Tasks and exercises:
1. Translate this sentence from the text on labor leadership into Spanish: "The movement can’t go on like this."
2. Pick up the text on labor leadership after its last sentence and carry it forward.

But even though they aren’t as bad as they once were, we’re now at a tipping point on a great many issues pertinent to labor and the working class. In my estimation as a labor reporter, a trade unionist, and, yes, a pain-in-the-ass anarchist, far too few labor leaders have shown themselves to be up to the task—and even fewer are interested in hearing what younger, more diverse voices have to say about it. 

Just because the top brass have forgotten that history doesn’t mean that the rank and file and other union leaders need to mirror their failings. Demanding the impossible may not appeal to everyone, but at the very least, asking for more than what we’re offered should come naturally to every union person. We’re being offered so little—committee-tested resolutions, hints at reform, gestures towards pushing for small changes, the illusion of proximity to power—and the leadership (and their political allies) who benefit  from even these tepid measures are not interested in listening to demands for more. 

It’s time to bring back dynamite—if not literally, then in the very least metaphorically, by harnessing the mass worker power of this movement and forcing the change that our leaders are loath to even politely consider. If our leaders aren’t up to the level of organizing and outreach and political education that this moment demands, we need new leaders. The movement can’t go on like this. It has already been beaten down to hell, and needs the next generation to keep it alive—so why do so few top leaders want to listen to us?

Source data:

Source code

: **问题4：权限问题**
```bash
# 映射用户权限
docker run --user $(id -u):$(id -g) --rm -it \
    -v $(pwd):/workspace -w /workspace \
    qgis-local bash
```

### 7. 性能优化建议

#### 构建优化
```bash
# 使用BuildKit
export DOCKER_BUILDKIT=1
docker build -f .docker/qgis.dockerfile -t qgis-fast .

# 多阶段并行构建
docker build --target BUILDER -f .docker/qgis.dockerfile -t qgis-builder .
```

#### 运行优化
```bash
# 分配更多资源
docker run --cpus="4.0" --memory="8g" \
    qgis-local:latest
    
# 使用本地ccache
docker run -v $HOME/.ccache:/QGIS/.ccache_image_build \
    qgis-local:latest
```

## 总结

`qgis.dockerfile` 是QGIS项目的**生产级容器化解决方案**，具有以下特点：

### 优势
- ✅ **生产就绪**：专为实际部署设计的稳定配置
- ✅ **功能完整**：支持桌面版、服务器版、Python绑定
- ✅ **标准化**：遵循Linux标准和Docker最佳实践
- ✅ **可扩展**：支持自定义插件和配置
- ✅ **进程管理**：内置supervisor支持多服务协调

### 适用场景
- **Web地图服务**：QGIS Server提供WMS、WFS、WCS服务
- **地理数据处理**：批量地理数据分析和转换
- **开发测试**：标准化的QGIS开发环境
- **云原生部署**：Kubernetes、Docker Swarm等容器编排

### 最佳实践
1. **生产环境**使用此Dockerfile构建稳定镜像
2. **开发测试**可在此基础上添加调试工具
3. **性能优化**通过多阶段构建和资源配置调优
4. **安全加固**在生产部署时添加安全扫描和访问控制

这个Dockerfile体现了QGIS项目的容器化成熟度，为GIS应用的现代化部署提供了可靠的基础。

Task results:
1. El movimiento no puede seguir así.

2.
I recognize the irony of an anarchist calling upon anyone to run for office, but as a trade unionist, humor me: if you are a union member fed up with the current state of things and want to fight for your fellow workers, run for your local council, and get all your friends to do the same. If the current institutions are failing us, we need to organize outside of them and around them as well as clawing our way inside. Traditional labor unions are only one way for workers to organize, and current labor laws have made it so difficult to join one in the first place that alternatives are already necessary. Not every union member is a leftist, or even a liberal, and that isn’t going to change, but activating those who are—and those who are open to hearing new viewpoints—is imperative. Now that the election is over, that massive wave of energy from get-out-the-vote efforts can and should be redirected into new organizing projects, mutual aid, education, and direct action. Joe Biden will not save us (and neither will shoehorning various union presidents into his cabinet) but we already have the tools to save ourselves.

There are some truly inspiring and progressive labor leaders currently holding the national spotlight and making waves locally. There aren’t enough of them, though, and every reactionary or spineless liberal in their position is one more albatross hanging around labor’s already weakened neck. Too many leaders have forgotten the maxim that “an injury to one is an injury to all,” and something’s got to give.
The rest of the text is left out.